In any case, we note that the number of covering rules for an unseen example is much smaller than the total number of rules in the rule sets, and the examination of the set of rules that cover an example is much easier and more focused than for the complete set of rules. When it comes to interpretation, one only has to deal with a small percentage of best rules which recognize popular cases for general principles. In this way, the complexity of interpreting rule sets can be reduced. In fact, unseen examples are always classified with a single rule (cf. Definition 8), which yields a natural justification for the predicted class. Nevertheless, clearly, interpretability is not the main focus of the Lord rule learner.

5 Conclusion

With the Lord algorithm, we have introduced a new approach to predictive rule learning in which a locally optimal rule is found for each training example, and the best covering rule of a new example is chosen for the classification. Although a large percentage of training examples share their local optima after a final filtering phase, the number of rules discovered by Lord is larger than that by conventional rule learners. Nevertheless, the rule sets learned by Lord outperform state-of-the-art rule learners in terms of predictive accuracy. More importantly, despite the large number of found rules, it is very efficient and can be applied to very large databases that cause problems for its competitors. This is primarily due to the adoption of efficient data structures, which have been developed in association rule discovery, to a classification learning setting. Lord also features an inherently parallel search for rules, which could be transformed to a massively parallel architecture for dealing with big data.

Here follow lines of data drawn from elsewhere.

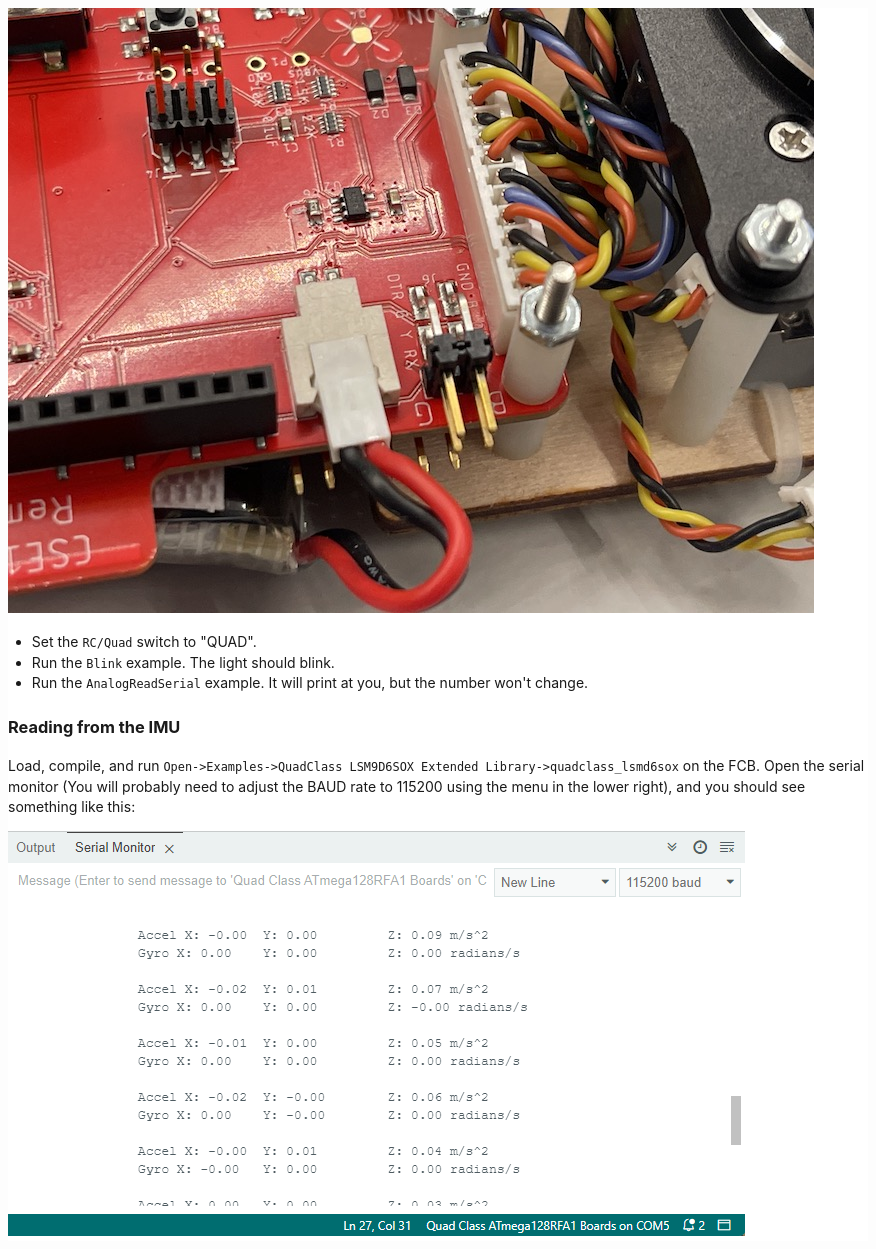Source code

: ![Remote FTDI](images/remote-ftdi.jpg)

- Set the `RC/Quad` switch to "QUAD".
- Run the `Blink` example. The light should blink.
- Run the `AnalogReadSerial` example. It will print at you, but the number won't change.

### Reading from the IMU

Load, compile, and run `Open->Examples->QuadClass LSM9D6SOX Extended Library->quadclass_lsmd6sox` on the FCB. Open the serial monitor (You will probably need to adjust the BAUD rate to 115200 using the menu in the lower right), and you should see something like this:

![IMU Output](images/IMU_output.png)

We have also seen that even though better rules contribute more to the predictive accuracy, the rules contributing on the improvement of classification performance are distributed throughout the range of an ordered rule set, so that a further filtering of the rules appears to be non-trivial. Although the remaining rules in a rule set after the filter step are a local optimum for at least one training example, it is still possible that rules can be removed without changing the performance on a given test set. A closer investigation of this issue, as well as a method for detecting such redundant rules will help to reduce the rule set complexity, and improve the interpretability of the found rule sets.

So far, we have not given much thought to the classification phase of the algorithm. Currently, we use the best (according to the training set performance) rule among all rules that cover a test example. Other rule selection methods, or possibly also voting techniques might further improve the prediction performance. In particular, we are also considering to adapt the method to a transductive setting, where the best rule for each test example is learned on the fly and—if it is a new local optimum—added to the rule set. However, this problem turns out to be harder than expected, and a straight-forward adaptation of Lord, which for each possible class forms the best rule covering the test example, performed worse than Lord.